
   I told Katie the same thing I told Terry; I wanted to work on my old injuries in the reverse order of their occurrence. 1. The wrenching on my left inner thigh muscle. 2. My rotator cuff surgery, 3. My rotator cuff injury. 4. I pulled the left inner thigh muscle when I was nineteen 5. My fractured coccyx from when I was 12 and 4, my bruised ribs when I fell on a tent post, and I thought I had died and was glad. 6. A startle response, pulling my hips way over to the right, caused by an incident with my mother. That set my startle response pattern for life. 7. The injury to my neck delivered during my birthing process left me with a slightly lower left brow and a bashed nose. She worked on my shoulder. She approached the joint completely differently than Terry had. Amazing. These two women are a perfect complement to each other. I am so lucky.

   Katie commented that I must have had an outstanding surgeon for my rotator cuff surgery. Most doctors go right for a shoulder replacement if there has been a long time between the injury and the surgery. I injured my shoulder in a fall when I was 35 or 36; I had the surgery at 62. She said most shoulder replacements leave people with a limited range of motion. I was unaware of how lucky I was. While my shoulder is tight, it is largely mobile.

    I stopped off at the Hope Center for the Homeless on the way to my Kaiser appointment with Dr. Reed for my pre-op evaluation. Thanks to Cylin’s suggestion, I collected the empty refundable plastic bottles and soda cans from the Damons visit. I found someone to hand them over to. I was thanked. Lovely. These didn’t wind up in the trash, and someone who needed it made a few cents with them.

Stored entries:
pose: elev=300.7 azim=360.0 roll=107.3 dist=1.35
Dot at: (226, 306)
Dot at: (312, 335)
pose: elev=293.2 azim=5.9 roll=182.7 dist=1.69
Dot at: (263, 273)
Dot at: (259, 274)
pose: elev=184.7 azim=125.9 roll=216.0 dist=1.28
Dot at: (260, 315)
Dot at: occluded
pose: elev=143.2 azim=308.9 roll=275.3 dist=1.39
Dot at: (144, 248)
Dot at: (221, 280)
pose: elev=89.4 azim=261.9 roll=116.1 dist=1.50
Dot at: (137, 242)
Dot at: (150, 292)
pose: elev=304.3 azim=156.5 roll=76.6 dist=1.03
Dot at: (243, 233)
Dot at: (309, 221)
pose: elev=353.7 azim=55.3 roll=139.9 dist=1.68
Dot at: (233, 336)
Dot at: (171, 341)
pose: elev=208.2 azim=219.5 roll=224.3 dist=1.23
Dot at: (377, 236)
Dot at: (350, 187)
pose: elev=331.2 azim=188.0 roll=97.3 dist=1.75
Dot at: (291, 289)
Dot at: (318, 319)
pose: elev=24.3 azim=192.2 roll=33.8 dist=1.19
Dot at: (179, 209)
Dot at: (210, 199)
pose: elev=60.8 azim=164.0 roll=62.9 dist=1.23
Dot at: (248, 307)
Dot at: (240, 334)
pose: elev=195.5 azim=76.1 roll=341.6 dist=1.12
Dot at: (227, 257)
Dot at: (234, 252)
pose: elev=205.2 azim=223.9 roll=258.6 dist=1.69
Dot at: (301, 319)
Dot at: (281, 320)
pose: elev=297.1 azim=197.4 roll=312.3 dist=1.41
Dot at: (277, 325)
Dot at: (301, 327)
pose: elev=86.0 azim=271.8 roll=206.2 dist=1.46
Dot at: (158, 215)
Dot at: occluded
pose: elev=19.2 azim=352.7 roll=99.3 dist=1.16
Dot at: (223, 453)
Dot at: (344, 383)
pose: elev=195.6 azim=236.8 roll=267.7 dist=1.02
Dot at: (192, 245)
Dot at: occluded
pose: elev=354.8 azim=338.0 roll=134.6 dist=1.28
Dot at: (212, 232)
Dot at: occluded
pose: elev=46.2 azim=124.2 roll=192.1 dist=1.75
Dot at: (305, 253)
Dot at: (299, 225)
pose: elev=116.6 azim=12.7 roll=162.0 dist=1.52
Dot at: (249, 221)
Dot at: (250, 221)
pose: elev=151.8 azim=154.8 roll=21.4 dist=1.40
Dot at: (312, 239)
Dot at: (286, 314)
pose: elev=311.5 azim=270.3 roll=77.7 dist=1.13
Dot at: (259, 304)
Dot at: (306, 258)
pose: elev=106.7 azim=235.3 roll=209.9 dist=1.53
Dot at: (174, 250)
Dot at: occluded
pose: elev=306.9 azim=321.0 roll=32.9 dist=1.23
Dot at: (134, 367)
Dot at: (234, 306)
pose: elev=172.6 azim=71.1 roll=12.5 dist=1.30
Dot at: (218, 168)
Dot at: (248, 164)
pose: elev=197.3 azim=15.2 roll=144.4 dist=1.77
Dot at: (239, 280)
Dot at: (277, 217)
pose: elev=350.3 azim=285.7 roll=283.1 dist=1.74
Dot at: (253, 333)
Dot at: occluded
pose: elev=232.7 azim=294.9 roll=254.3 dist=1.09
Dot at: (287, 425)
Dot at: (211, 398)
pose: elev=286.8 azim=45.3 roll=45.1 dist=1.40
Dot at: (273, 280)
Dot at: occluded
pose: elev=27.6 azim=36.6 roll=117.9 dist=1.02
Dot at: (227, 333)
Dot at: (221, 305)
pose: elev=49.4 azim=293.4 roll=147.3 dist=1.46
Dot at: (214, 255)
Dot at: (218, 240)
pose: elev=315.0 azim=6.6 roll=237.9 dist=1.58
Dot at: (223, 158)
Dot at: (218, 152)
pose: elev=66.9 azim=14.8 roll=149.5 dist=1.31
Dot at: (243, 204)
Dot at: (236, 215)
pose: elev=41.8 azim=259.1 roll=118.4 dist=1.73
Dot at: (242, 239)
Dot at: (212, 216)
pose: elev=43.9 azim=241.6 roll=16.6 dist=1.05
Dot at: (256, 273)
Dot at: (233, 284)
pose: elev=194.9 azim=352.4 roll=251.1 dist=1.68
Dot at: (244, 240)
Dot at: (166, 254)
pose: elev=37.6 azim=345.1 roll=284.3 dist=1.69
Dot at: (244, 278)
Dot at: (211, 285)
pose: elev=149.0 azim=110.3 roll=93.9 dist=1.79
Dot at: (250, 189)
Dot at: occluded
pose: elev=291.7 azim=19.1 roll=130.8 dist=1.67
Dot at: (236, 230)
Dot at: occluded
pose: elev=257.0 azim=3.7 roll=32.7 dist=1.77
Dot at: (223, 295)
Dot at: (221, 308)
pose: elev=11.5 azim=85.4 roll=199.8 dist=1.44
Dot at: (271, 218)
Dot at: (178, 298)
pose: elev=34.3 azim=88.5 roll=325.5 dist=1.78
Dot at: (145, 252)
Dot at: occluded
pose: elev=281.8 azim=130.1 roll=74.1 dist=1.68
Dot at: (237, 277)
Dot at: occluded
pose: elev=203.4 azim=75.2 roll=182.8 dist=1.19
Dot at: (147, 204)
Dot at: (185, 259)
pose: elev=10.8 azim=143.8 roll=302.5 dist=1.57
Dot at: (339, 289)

■ Activities:
[1] In the journal entry about old injuries, how old was the writer when the rotator cuff surgery was done?
[2] Carry on the journal entry about old injuries, starting after its final sentence.

■ Responses:
[1] The writer was 62.

[2]
    I arrived early at Kaiser. I hadn’t loaded my new Kindle yet; I had a book by Steven Batchelor, After Buddhism: Rethinking the Dharma for a Secular Age. I was called almost immediately. The nurse had to take my vitals and administer an EKG. All my vitals were good except my blood pressure. OMG! It had never been so high. On the first attempt, it was 147/73. On the second attempt, it was 167/73. I have been agitated. Could this be the cause for this escalation? The nurse didn’t even try to retake it. Dr. Reed said my EKG was good. There was no change from my last one, taken several years ago. I shared my concern over my increased anxiety. Damon had recommended I get a prescription for medical marijuana to help me deal with it. Dr. Reed said CDB is better for anxiety than marijuana. It can increase anxiety in some people. Dr. Reed asked if I would consider retaking Lexapro. She recommended a minimal amount, 5 mg. I agreed. She upped my blood pressure medication from two pills a day to three. She had reduced it to two pills a day only six months ago because my blood pressure was so low. We’ll see.

   Dr. Reed asked me if I had second thoughts about the surgery. Oh, yes, and third and fourths. However, doctors have told me I have qualified/needed THR surgery for the last 13 years. I trust Dr. Salassa as I have not trusted any previous doctors. Two sources told me the current Kaiser surgeons are exceptional, and Dr. Reed spoke well of Dr. Salassa’s skill. Besides that, I was concerned about the collapse of the economic system, if not also the medical. That would make having the operation in the future impossible. To add to my concern, there is all the saber-rattling. Oh, do we ever live in interesting times! Seeing my life proceed so smoothly while others have already been sucked down the drain was amazing.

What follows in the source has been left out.